La decisione, assunta con l’appoggio di tutte le sensibilità politiche della Cgil (esclusa la minoranza congressuale dell’ “Opposizione Cgil”), si basa sul dissesto economico delle due strutture (per un ammontare di oltre 5 milioni di indebitamento), dissesto gravissimo ma non superiore a quello di numerose altre organizzazioni territoriali Cgil. Tutto questo mentre le denunce sull’uso improprio di fondi da parte della Cgil di Milano al fine di sostenere la campagna elettorale di alcuni candidati del PD vengono totalmente insabbiate con la sostituzione del segretario generale milanese, promosso a Roma ad un incarico nazionale.
Lo scivolamento sempre più marcato della confederazione diretta da Susanna Camusso trova un’opposizione solo nella piccola ma combattiva minoranza congressuale, mentre tutto il resto della confederazione sembra condividere con maggiore o minore entusiasmo la linea del gruppo dirigente nazionale. Anzi, visto il sostanziale allineamento della Fiom con la segretaria Camusso, riemerge una fronda di destra, di settori che manifestano una certa impazienza e chiedono di accelerare la convergenza con Cisl e Uil.

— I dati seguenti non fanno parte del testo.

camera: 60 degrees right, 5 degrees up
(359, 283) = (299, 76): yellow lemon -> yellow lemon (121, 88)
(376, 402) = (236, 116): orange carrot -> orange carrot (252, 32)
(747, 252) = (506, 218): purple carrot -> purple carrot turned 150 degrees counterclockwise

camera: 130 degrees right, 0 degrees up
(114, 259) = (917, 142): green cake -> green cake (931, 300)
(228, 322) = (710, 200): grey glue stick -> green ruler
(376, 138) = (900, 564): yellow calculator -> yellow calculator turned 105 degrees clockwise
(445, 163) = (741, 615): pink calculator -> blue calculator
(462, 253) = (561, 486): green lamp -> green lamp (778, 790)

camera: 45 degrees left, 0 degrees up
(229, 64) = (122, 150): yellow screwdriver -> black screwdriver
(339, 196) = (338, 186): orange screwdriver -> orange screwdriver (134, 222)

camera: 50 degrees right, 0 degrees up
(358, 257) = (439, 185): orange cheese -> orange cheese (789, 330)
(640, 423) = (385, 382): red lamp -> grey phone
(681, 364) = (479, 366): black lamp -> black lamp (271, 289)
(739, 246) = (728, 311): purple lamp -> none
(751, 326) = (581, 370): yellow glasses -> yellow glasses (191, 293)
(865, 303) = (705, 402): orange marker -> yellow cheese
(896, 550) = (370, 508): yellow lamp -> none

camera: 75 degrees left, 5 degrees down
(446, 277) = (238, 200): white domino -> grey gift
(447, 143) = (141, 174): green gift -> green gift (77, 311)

Tutto ciò è reso possibile dalla pratica stasi di ogni reale mobilitazione sindacale, salvo le coraggiose ma isolate iniziative di alcuni sindacati di base o di delegate/i legate alla sinistra della Cgil. Sono le iniziative di questo tipo che occorre incentivare. Possono essere gli unici argini all’ulteriore pesante arretramento che si prepara.